I advocate a notion of natural rights based on an assumption about nature. I advocate abolishing all forms of violence (I suppose save those associated with lesser animals agressing against eachother in search for sustenance & other silly adventures), including, but not limited to, governments, slavery (nudge, nudge, milita enforced sweatshop labour), non-consentual brawling, thievery, and meanness (ok, maybe meanness does not count as a form of violence, but it counts as form of un-niceness!) which impede on the natural rights I aforementionedly advocated.

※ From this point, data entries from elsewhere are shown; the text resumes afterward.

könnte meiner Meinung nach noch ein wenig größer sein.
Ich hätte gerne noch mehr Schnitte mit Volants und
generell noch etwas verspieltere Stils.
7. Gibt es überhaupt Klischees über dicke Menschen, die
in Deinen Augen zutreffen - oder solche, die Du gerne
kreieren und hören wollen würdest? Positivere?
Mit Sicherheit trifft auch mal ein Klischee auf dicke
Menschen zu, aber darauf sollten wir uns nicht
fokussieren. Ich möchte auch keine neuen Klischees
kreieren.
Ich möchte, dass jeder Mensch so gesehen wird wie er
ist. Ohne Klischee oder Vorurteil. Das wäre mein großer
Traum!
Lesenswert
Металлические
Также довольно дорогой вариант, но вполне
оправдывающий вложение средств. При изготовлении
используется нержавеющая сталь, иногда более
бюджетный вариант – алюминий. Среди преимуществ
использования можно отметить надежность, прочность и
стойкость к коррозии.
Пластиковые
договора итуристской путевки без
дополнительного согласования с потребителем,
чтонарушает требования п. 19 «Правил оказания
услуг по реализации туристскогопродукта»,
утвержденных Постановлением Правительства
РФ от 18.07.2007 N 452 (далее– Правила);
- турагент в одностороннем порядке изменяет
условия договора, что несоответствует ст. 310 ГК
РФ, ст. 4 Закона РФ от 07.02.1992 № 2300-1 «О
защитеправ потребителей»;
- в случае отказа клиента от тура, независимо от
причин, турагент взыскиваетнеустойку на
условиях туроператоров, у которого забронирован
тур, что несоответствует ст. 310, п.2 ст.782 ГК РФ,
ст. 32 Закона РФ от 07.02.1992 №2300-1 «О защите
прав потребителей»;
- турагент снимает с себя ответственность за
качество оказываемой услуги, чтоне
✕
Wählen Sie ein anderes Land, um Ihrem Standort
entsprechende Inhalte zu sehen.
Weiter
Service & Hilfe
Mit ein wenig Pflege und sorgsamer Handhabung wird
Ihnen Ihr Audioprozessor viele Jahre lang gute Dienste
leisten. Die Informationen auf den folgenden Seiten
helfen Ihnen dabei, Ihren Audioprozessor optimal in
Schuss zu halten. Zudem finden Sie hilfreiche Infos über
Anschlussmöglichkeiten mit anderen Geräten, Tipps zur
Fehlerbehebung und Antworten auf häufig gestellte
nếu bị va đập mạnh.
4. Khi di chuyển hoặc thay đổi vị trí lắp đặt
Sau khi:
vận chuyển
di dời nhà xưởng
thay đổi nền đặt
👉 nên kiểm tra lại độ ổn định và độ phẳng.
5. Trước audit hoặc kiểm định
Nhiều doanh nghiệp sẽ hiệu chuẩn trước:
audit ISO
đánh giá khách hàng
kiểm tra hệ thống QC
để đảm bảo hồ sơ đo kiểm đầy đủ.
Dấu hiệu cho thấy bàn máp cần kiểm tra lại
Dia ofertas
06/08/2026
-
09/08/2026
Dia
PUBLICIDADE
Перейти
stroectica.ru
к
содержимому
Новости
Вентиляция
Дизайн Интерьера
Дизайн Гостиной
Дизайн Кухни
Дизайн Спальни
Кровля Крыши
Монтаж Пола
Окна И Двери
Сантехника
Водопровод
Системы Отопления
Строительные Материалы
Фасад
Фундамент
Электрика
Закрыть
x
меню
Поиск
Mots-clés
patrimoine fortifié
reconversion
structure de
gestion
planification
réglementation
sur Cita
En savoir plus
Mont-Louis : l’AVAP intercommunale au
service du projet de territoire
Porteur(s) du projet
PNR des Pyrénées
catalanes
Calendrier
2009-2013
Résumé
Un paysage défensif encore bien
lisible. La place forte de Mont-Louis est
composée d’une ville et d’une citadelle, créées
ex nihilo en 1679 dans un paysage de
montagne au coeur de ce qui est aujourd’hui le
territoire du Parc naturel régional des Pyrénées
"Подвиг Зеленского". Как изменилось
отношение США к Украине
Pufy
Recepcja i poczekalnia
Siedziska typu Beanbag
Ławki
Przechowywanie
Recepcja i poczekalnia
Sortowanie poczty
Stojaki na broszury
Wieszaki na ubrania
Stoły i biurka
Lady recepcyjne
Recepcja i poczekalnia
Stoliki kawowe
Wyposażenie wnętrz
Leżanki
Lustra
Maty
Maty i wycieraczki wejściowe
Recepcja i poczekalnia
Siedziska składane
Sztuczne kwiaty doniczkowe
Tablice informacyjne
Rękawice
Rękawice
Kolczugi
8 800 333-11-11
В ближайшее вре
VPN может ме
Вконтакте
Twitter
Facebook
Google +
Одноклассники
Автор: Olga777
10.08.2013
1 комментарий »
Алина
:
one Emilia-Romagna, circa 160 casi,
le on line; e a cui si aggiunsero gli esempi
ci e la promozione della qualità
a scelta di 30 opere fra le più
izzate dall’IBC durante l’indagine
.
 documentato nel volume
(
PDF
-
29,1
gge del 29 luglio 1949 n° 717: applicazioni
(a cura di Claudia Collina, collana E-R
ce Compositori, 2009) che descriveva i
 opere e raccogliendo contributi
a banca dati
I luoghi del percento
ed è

Beyond this, any attempt to delay a movement toward the abolition of all violations of natural rights, regardless of their pragmatic merit, will not have my support. Such include the argument of forcefull eliminating publicly traded corporations as they tend to violate others' rights. This brings us back to where I began, "empirical problems." Pre-emptively attempting to prevent large scale rights violations by means of a smaller scale rights violation (if such a thing is) has as much appeal to me as an argument for eliminating all of humanity to avoid the entirety of future violatoin of rights by the hands of human beings: none. I have empirical reasons for not accepting this argument, but more imporantly I have fundamental philosophical problems with the paradigm of the argument itself.
I find making plans and attempting to get things done in the real world fun, but not real. Ideas are reality.


Seeing as this is my first post. And I haven't had much sleep the last few nights, I may edit it somewhat, or tremendously, to save myself embarrassment. Reasons for editing, beyond that, include clarity, and possibly making my point clear, which at this hour, I am not at all certain I did. Haha!